Alle reden über Lustreisen, ich nicht. Dass der Spiegel meint, die Berliner Piraten und ihre Reise nach Island in Grund und Boden zu schreiben, ist bedauerlich, aber letztlich nur ein Zeichen dafür, wie tief der Spiegel gesunken ist.
Aber was mich vielmehr interessiert, ist die Frage, die ich in der Überschrift gestellt habe. Gestern Abend habe ich mich wie fast immer größtenteils aus dem Thema Fernsehen rausgehalten, bekam dann aber ein Interview mit Gesine Lötzsch auf die Nase gebunden, nur weil ich nicht umhin konnte, danach „druckfrisch“ ansehen zu wollen. Und dieses Interview, das ein ganz normales Politikerinterview war, nichts Besonderes, sie antwortet nicht auf die Fragen, die ihr gestellt werden, sondern auf die, die ihr irgendwelche Stimmen im Hinterkopf stellen, dieses Interview ist der Auslöser, warum ich mir diese Frage stelle. Jedes Wort, das Frau Lötzsch aussprach war Taktik, das meiste davon auch noch mit einem Lächeln ausgestoßen, dass absolut falsch war. Nicht schlecht geschauspielt, aber auch nicht glaubhaft.

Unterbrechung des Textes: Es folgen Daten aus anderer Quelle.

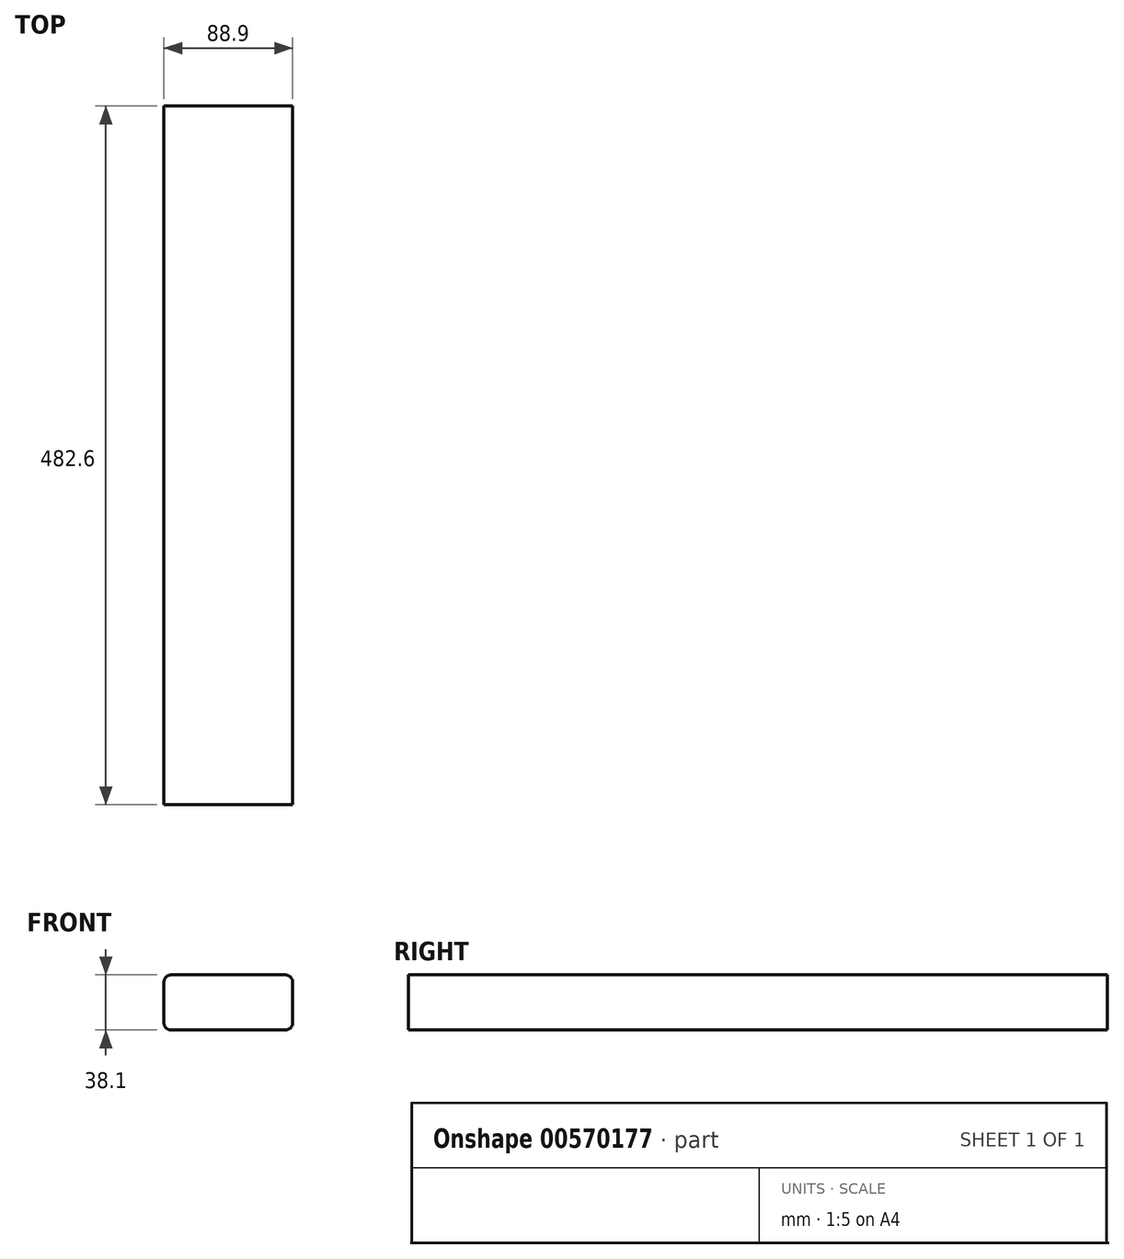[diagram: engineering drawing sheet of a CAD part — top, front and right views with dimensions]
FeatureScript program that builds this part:
annotation { "Feature Type Name" : "Feature", "Feature Type Description" : "" }
export const myFeature = defineFeature(function(context is Context, id is Id, definition is map)
    precondition{}
    {
        {
            var Q0;
            Q0=qCreatedBy(makeId("Front.planeOp"),FACE);
            var sketch = newSketch(context, id + "F0", { "sketchPlane" : qUnion([Q0])});
            skLineSegment(sketch, "E0.bottom", {"start": v(0, 0) * mm, "end": v(88.9, 0) * mm});
            skLineSegment(sketch, "E0.top", {"start": v(0, 38.1) * mm, "end": v(88.9, 38.1) * mm});
            skLineSegment(sketch, "E0.left", {"start": v(0, 0) * mm, "end": v(0, 38.1) * mm});
            skLineSegment(sketch, "E0.right", {"start": v(88.9, 0) * mm, "end": v(88.9, 38.1) * mm});
            skSolve(sketch);
        }
        {
            var Q0;
            Q0 = qSketchRegion(id + "F0", true);
            extrude(context, id + "F1", {"entities" : qUnion([Q0]), "depth" : 482.6 * mm, "offsetDistance" : 25.4 * mm});
        }
        {
            var Q0;
            Q0=makeQuery(id+"F1.opExtrude","SWEPT_EDGE",EDGE,{"disambiguationData":[OSD([sQuery(id+"F0.wireOp",EDGE,"E0.top"),sQuery(id+"F0.wireOp",EDGE,"E0.left")])]});
            var Q1;
            Q1=makeQuery(id+"F1.opExtrude","SWEPT_EDGE",EDGE,{"disambiguationData":[OSD([sQuery(id+"F0.wireOp",EDGE,"E0.bottom"),sQuery(id+"F0.wireOp",EDGE,"E0.left")])]});
            var Q2;
            Q2=makeQuery(id+"F1.opExtrude","SWEPT_EDGE",EDGE,{"disambiguationData":[OSD([sQuery(id+"F0.wireOp",EDGE,"E0.bottom"),sQuery(id+"F0.wireOp",EDGE,"E0.right")])]});
            var Q3;
            Q3=makeQuery(id+"F1.opExtrude","SWEPT_EDGE",EDGE,{"disambiguationData":[OSD([sQuery(id+"F0.wireOp",EDGE,"E0.top"),sQuery(id+"F0.wireOp",EDGE,"E0.right")])]});
            fillet(context, id + "F2", {"entities" : qUnion([Q0, Q1, Q2, Q3]), "radius" : 5.08 * mm, "tangentPropagation" : true, "allowEdgeOverflow" : false});
        }
    });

Ich will eigentlich gar nicht auf Frau Lötzsch einprügeln, sie tut doch nur, was alle machen. Wann hat man denn das letzte Interview gehört, in dem ein Politiker der Etablierten irgendwas gesagt hat, was ehrlich geklungen hätte? (Mit Sicherheit nicht bei Jauch, oder?) Alles ist Taktik, alles ist letztendlich Lüge. Fragen werden nicht beantwortet, und da hilft es auch nicht, wenn die Politiker der Grünen oder Linken es schon mal schaffen, eine gehörige Ironie in ihre Aussagen zu packen – sie lassen merken, wenn sie taktieren, statt einfach mit dem Taktieren aufzuhören. Man hat das Gefühl, dass es in der ganzen Welt keine Menschen mit weniger eigener Meinung gäbe, als deutsche Politiker. Wahrscheinlich auch, weil die Journalistendarsteller in weiten Teilen der BRD schon vor längerer Zeit aufgehört haben nachzudenken, und stattdessen jeden innerparteilichen Konflikt zu einer Geschichte aufbauschen, anstatt sich um die Inhalte zu kümmern. Kein Wunder, dass wir deswegen von einer Kanzlerin regiert wird, die andauernd ihr Fähnchen in den Wind hängt, das Land zu Tode langweilt, aber auf das Regieren weitestgehend verzichtet – und dafür gute persönliche Umfrageergebnisse bekommt.
Die Politk ist glatt und ölig, inhaltsleer, meinungsleer, weil man einfach beim Wahlvolk keine Stimmung gegen sich erzeugen will – man nimmt lieber hin, dass es gar keine Meinung mehr gibt, dass die Hälfte der Menschen einfach gar nicht mehr wählt, dass die Demokratie sich immer weiter aushöhlt – man hat sich so wunderbar mit den Lobbys eingerichtet, gibt die Verantwortung lieber an die Banken und Konzerne ab, dann braucht man selbst nicht denken, und wird wiedergewählt.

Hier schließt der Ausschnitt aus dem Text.